An article published in the journal “PLOS ONE” reports the discovery of a new species of feathered dinosaur that belongs to the group of oviraptorosaurs that lived between 80 and 70 million years ago in the Late Cretaceous period in today’s Mongolia. A team of researchers named it Gobiraptor minutus and studied the partial skeleton discovered concluding that it was probably a juvenile specimen that fed on hard food such as shelled molluscs and had jaws strong enough to break them up.
Oviraptorosaurs (Oviraptorosauria) lived during the Cretaceous period in today’s Asia and North America and are a group of feathered dinosaurs composed of several species with sizes ranging from that of a turkey to a length around 8 meters. Because of their characteristics similar to those of birds, in recent years it was proposed to include them in the class Aves together with them but the negative opinion of various researchers left these dinosaurs in groups separated from birds.
The classification within the oviraptorosaur group is also the subject of discussions. Among the generally accepted families within that group there’s the oviraptorids (Oviraptoridae) family, which lived mainly in today’s Mongolia, in the area where today there’s the Gobi desert, where in the Cretaceous they were among the most common dinosaurs. In the fossil deposit known as the Nemegt Formation in 2008 the incomplete skeleton of a specimen was discovered among various theropod dinosaurs that was cataloged as MPC-D 102/111 and later named Gobiraptor minutus.
The characteristics of the available bones, visible in the to image along with the drawing of the animal (image Sungjin Lee et al. / PLOS ONE, CC 4.0) are the ones that convinced the researchers that it belonged to a species of oviraptosaur with extraordinarily thick jaws. It’s a morphology that distinguishes it from the other species of that group and is what suggested that Gobiraptor minutus crushed its prey to eat it.
Already in the past it was hypothesized that oviraptosaurs fed on eggs, seeds and hard-shelled molluscs, the discovery of this new species confirms that at least a part of them probably had that type of diet. In fact, in what is today the Gobi desert in the Cretaceous there were rivers and lakes.

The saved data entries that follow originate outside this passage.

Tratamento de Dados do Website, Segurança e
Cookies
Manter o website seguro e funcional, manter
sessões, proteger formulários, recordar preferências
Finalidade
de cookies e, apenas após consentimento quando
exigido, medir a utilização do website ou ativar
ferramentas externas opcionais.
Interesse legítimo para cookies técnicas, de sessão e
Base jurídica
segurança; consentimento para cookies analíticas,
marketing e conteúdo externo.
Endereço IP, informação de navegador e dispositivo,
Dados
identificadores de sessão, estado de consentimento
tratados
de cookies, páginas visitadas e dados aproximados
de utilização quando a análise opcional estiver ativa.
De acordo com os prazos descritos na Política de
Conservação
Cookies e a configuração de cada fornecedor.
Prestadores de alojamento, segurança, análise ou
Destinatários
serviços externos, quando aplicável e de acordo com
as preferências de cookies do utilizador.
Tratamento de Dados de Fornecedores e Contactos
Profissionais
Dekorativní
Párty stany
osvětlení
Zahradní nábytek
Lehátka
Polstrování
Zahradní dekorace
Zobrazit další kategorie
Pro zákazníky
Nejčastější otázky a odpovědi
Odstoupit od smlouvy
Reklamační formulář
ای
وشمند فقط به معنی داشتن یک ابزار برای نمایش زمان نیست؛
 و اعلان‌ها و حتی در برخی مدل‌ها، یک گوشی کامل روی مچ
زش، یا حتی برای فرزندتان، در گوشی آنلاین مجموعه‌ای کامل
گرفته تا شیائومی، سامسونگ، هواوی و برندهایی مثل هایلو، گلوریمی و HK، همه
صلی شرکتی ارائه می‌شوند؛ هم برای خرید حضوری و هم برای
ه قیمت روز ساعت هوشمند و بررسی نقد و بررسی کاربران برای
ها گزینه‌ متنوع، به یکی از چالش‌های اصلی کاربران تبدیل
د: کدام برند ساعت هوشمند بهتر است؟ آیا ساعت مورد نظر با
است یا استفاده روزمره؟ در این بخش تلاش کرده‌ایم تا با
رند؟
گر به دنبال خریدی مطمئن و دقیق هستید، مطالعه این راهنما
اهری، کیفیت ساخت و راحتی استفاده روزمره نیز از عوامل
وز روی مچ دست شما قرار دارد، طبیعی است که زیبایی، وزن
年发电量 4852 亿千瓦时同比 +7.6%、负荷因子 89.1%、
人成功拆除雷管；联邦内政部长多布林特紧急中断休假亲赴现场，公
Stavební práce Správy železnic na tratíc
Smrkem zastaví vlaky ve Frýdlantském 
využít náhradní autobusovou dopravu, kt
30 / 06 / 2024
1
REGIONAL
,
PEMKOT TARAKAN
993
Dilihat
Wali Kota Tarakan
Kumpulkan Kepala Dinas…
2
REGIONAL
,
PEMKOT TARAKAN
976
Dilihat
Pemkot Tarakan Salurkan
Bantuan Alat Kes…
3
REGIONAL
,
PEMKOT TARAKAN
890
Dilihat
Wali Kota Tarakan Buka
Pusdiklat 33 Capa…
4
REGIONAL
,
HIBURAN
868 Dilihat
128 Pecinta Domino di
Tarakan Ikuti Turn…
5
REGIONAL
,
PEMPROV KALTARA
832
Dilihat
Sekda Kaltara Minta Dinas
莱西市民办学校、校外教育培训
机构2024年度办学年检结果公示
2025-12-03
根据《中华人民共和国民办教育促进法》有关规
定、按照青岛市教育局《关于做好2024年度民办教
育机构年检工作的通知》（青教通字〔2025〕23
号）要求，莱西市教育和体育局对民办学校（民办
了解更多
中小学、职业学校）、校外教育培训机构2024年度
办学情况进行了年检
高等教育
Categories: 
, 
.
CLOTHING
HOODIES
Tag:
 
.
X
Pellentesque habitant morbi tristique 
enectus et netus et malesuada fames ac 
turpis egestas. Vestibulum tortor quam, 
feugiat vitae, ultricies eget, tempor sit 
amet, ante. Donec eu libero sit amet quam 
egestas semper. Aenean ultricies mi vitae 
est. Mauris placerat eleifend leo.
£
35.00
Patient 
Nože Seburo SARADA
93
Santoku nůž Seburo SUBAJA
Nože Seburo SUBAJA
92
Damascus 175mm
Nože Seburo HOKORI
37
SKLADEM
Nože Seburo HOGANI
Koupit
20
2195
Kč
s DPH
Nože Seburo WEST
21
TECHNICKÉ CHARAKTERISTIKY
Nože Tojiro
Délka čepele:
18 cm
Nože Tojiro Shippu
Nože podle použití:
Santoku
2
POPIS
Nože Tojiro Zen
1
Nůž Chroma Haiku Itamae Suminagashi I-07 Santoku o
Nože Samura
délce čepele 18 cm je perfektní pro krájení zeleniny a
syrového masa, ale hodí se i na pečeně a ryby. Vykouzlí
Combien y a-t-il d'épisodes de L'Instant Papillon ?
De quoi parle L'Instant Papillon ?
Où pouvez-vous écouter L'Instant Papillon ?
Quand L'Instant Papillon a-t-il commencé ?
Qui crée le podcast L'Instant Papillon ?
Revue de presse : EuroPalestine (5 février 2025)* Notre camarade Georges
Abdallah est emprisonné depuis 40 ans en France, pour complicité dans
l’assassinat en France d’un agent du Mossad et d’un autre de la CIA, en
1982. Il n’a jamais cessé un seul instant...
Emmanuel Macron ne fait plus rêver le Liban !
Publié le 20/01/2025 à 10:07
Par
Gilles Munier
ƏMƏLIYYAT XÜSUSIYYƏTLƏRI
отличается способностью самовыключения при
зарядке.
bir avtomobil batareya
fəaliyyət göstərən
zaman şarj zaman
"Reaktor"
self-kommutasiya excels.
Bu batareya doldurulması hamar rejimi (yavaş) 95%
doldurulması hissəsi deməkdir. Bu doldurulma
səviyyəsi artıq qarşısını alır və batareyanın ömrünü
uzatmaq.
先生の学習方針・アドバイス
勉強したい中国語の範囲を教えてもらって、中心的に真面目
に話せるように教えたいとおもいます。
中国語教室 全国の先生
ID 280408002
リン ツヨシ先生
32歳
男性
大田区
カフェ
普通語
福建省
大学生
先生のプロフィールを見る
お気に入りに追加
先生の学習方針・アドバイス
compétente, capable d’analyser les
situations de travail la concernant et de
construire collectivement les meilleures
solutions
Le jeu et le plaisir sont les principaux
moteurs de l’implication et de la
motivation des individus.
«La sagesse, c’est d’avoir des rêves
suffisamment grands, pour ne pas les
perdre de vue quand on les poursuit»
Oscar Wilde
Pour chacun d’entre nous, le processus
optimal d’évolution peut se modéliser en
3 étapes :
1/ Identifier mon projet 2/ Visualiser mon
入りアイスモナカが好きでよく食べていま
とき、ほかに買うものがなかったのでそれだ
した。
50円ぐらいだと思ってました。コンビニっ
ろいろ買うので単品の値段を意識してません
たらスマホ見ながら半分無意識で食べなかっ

The specimen of Gobiraptor minutus studied was small, chicken-sized, but its analysis indicates that it was probably a specimen that was still very young at the time of death. Sometimes this is a problem in the study of a species when its physical characteristics change significantly in the course of its growth but the bones available don’t have that kind of change in oviraptorids.
Despite the limitations due to the availability of few bones, the Gobiraptor minutus specimen discovered offered a lot of interesting information, in particular on its diet. This species confirms the existing diversification in oviraptorids, a group of dinosaurs that in the Cretaceous was very successful in today’s Mongolia.